To bug out properly (because why succumb to the assumption that one will have to suffer and do without during a crisis?), one needs food, water and warmth, according to Hiner. The store, equipped to pack a bug out bag for those with the highest maintenance needs, features a whole shelf stand full of various kinds of MREs, which for the less militariliy inclined, means “meals ready to eat.” There’s a box of potato soup broth to feed a person three meals a day for 30 days, or a bucket that will last six months in an extreme case. The store carries various potable water solutions, from water tablets to personal water purifiers, as well as light-weight emergency blankets, fuel cans, and for the serious folks, a gas generator and a solar oven. Recurve bows and the indispensable samurai sword are also sold there, as well as hunting knives and small personal defense items, such as pepper spray.

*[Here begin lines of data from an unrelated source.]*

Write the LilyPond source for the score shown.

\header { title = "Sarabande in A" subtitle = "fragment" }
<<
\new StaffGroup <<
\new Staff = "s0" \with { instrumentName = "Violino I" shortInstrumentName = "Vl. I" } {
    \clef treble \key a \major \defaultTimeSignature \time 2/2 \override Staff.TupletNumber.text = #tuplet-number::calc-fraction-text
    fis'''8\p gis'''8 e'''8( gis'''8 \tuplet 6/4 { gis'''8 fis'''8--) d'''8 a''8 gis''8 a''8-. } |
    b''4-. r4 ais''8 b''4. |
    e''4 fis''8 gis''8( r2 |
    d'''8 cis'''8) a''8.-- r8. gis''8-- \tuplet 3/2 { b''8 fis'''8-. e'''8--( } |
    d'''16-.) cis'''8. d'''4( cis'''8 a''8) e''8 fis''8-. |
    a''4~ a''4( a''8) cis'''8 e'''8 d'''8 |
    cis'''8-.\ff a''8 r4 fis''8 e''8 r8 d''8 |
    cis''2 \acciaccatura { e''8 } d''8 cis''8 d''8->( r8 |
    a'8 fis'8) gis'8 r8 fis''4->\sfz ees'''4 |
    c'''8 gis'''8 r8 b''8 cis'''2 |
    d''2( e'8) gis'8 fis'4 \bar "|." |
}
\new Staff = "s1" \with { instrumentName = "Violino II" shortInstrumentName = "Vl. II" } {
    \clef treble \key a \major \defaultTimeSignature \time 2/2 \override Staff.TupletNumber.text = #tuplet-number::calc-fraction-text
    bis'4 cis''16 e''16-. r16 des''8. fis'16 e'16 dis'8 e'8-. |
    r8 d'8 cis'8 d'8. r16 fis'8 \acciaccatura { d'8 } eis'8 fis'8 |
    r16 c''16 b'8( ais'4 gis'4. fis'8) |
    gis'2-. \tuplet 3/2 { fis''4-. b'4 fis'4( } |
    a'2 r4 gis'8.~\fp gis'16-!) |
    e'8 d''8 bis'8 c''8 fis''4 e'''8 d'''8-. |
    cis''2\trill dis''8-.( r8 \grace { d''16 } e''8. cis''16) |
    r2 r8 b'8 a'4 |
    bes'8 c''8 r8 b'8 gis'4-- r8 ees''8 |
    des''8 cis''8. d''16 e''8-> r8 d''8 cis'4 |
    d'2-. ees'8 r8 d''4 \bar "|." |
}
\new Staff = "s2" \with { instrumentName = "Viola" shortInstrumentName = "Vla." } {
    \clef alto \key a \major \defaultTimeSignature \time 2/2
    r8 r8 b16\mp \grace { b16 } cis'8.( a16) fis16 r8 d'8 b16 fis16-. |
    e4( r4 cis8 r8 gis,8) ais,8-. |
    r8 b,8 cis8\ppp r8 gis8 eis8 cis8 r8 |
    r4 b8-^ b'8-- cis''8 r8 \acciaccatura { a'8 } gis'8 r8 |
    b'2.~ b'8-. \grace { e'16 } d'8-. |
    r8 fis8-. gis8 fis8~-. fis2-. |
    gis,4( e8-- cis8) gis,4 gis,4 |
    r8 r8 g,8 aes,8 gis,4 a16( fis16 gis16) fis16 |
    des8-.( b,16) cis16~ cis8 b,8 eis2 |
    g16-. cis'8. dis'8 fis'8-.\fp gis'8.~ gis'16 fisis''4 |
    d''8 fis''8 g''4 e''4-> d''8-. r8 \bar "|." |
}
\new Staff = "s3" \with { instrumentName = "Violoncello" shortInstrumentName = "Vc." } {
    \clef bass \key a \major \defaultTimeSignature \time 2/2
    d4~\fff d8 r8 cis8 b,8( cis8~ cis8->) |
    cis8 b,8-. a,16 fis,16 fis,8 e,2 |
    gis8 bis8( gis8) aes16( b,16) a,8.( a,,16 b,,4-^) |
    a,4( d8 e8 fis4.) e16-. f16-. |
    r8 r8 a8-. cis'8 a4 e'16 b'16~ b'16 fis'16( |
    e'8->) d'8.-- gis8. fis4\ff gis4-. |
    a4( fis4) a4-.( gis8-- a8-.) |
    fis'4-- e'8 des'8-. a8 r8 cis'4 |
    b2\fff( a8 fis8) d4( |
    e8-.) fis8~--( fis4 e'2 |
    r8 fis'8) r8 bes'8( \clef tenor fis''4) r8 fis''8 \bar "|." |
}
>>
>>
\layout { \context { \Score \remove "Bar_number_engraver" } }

And along with the store’s military issue clothing, some offered on consignment, the business also maintains the tie dye wear that loyal patrons have returned for since the former business closed last year.

Hiner and Thompson, who live just outside of Yellow Springs on Snively Road, use part of the Kings Yard space owned by Bob Baldwin for Thompson’s business, Addictions Resource Center, Inc., a rehabilitation service. The couple also operates a guest house called Willow’s Nest on Phillips Street.